____ SELECTED EXCERPT
Perhaps we could also note that Nachmanides could not be understanding the Sifra as defining qedushah. You cannot translate a word using another conjugation of the same word. “Qadeish es atmekha bemah shemutar lakh — sanctify yourself with that which is permitted to you” therefore cannot be his elaboration of a definition. Rather, the Ramban is suggesting the way in which to obey the verse and become holy to someone who already knows how to translate the word.

So, qedushah is commitment to Hashem’s goal, which the Ramban is telling us we can reach by separation from the pursuit of other goals.

All that is left is the “simple” question of defining that goal.

Rav Shimon Shkop’s introduction opens (tr. mine):

BLESSED SHALL BE the Creator, and exalted shall be the Maker1, Who created us in His “Image” and in the likeness of His “Structure”, and planted eternal life within us, so that our greatest desire should be to do good to others, to individuals and to the masses, now and in the future, in imitation of the Creator (as it were). For everything He created and formed was according to His Will (may it be blessed), [that is] only to be good to the creations. So too His Will is that we walk in His ways. As it says “and you shall walk in His Ways” – that we, the select of what He made – should constantly hold as our purpose to sanctify our physical and spiritual powers for the good of the many, according to our abilities.

In my opinion, this whole concept is included in Hashem’s mitzvah “Be holy, [for I am Holy].” The Midrash (Leviticus, Emor, ch. 24) says about this verse: “Can it [truly] be ‘Like Me?’ This is why it continues, ‘for I am Holy’ to teach that My Sanctity is above yours.” And about the foundation of this mitzvah of sanctity the Toras Kohanim [ie the Sifra] has “‘be holy’ – be separate”. Nachmanides, in his commentary on the Torah, explains at length this notion of separation as it is stated in this mitzvah, that it is separation from excessive comfort and pleasure – even if they are actions that are not prohibited to us. In one illustrative statement, he writes that it is possible for a person to be disgusting with [what would otherwise be] the permission of the Torah, see his holy words there.

According to this, it would seem the Midrash is incomprehensible. What relevance does the concept of separation have to being similar to the Holy? The verse tells us with regard to this that His Will is not like this. As it says, “Can it [truly] be ‘Like Me?’ This is why it continues, ‘For I am holy’ to teach that My sanctity is above Yours.” This explanation is incumbent upon us to understand; in truth there is some similarity in the holiness He expects of us to His [Sanctity], except that His Holiness is more general and inclusive. If we say that the essential idea of the holiness He demands of us (in this mitzvah of “be holy”) is distance from the permissible, this kind of holiness has nothing to do with Him.5

And so, it appears to my limited thought that this mitzvah includes the entire foundation and root of the purpose of our lives. All of our work and effort should constantly be sanctified to doing good for the community. We should not use any act, movement, or get benefit or enjoyment that doesn’t have in it some element of helping another. And as understood, all holiness is being set apart for an honorable purpose – which is that a person straightens his path and strives constantly to make his lifestyle dedicated to the community. Then, anything he does even for himself, for the health of his body and soul he also associates to the mitzvah of being holy, for through this he can also do good for the masses. Through the good he does for himself he can do good for the many who rely on him. But if he derives benefit from some kind of permissible thing that isn’t needed for the health of his body and soul, that benefit is in opposition to holiness. For in this he is benefiting himself (for that moment as it seems to him), but no one else.
________
____ ENTRIES PROVIDED
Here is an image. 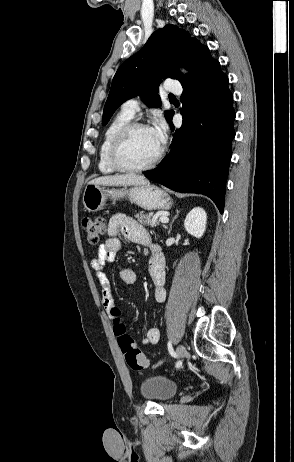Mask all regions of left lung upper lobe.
<instances>
[{"instance_id": "5c2ea615", "label": "left lung upper lobe", "mask_w": 294, "mask_h": 462, "mask_svg": "<svg viewBox=\"0 0 294 462\" xmlns=\"http://www.w3.org/2000/svg\"><path fill=\"white\" fill-rule=\"evenodd\" d=\"M212 60L207 46L175 25L168 24L154 32L144 47L127 59L117 70L104 106L102 125H106L126 100L137 95L150 107L161 106L157 88L162 79H178L181 84L188 78L179 66L189 70L191 78ZM174 112L167 111L170 122Z\"/></svg>"}]
</instances>
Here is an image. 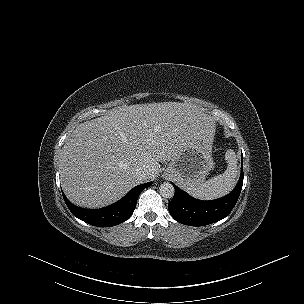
________
SHORT TASK A.
In the passage on qedushah, what does Nachmanides say the separation demanded by the mitzvah "Be holy" is a separation from?
SHORT TASK B.
Continue the passage on qedushah from its final sentence.

TASK OUTPUT A.
It is separation from excessive comfort and pleasure, even from actions that are not prohibited.

TASK OUTPUT B.
Maimonides would be bothered by this attempt to explain why Hashem created the universe. It requires assuming our mind can contain His “Thought”. (At the Kallah, this topic took on a life of its own.) However, this approach, that Hashem must have created the world to have someone to whom to be good is found in sources as diverse as Rav Saadia Gaon’s “Emunos veDeios” (an Aristotilian from 9th-10th cent Baghdad) to the Ramchal’s “Derekh Hashem” (an Italian Qabbalist, 18th cent CE). Even a Maimonidian, though, can accept the notion that this is how Hashem presents Himself to us; G-d as He appears through his actions as opposed to the unknowable G-d as He is. In any case…

G-d’s goal is to bestow good on others. Which paradoxically doesn’t mean doing everything for us and making our lives perfect, as that would deprive us of a greater good: the ability to emulate His Good and to bestow good to others. Ours and the world’s imperfections are areas where there is good left for us to bestow.

Is this not, after all, what Hillel famously told the prospective convert?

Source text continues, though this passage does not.